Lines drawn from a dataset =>
━━━━━━━━━━━━━━━━━━━━

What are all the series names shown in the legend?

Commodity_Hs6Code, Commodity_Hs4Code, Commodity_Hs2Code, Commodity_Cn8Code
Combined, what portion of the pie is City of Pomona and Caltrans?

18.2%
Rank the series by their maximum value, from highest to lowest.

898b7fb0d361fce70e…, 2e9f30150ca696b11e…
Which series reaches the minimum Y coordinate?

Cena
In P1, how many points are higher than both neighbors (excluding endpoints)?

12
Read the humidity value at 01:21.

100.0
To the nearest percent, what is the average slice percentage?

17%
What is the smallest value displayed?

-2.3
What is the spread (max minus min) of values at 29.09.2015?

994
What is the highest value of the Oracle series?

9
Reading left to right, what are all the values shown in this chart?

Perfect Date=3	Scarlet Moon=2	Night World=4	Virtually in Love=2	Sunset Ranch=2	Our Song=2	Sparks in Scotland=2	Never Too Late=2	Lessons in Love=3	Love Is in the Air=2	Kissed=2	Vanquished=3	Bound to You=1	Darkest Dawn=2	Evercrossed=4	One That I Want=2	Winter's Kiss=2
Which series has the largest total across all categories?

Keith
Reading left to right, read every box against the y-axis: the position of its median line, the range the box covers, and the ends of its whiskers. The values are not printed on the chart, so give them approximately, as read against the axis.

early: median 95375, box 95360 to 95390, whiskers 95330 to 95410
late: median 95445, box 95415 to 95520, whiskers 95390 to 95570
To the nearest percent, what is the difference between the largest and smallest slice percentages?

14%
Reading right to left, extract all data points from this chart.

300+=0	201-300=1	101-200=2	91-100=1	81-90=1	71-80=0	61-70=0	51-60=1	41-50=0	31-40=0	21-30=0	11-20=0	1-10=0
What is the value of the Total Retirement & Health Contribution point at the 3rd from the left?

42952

━━━━━━━━━━━━━━━━━━━━

Rewrite the lines from the first one through the line containing "Reading left to right, what", changing every "series" to "data set" and leaving everything else as it is.

What are all the data set names shown in the legend?

Commodity_Hs6Code, Commodity_Hs4Code, Commodity_Hs2Code, Commodity_Cn8Code
Combined, what portion of the pie is City of Pomona and Caltrans?

18.2%
Rank the data set by their maximum value, from highest to lowest.

898b7fb0d361fce70e…, 2e9f30150ca696b11e…
Which data set reaches the minimum Y coordinate?

Cena
In P1, how many points are higher than both neighbors (excluding endpoints)?

12
Read the humidity value at 01:21.

100.0
To the nearest percent, what is the average slice percentage?

17%
What is the smallest value displayed?

-2.3
What is the spread (max minus min) of values at 29.09.2015?

994
What is the highest value of the Oracle data set?

9
Reading left to right, what are all the values shown in this chart?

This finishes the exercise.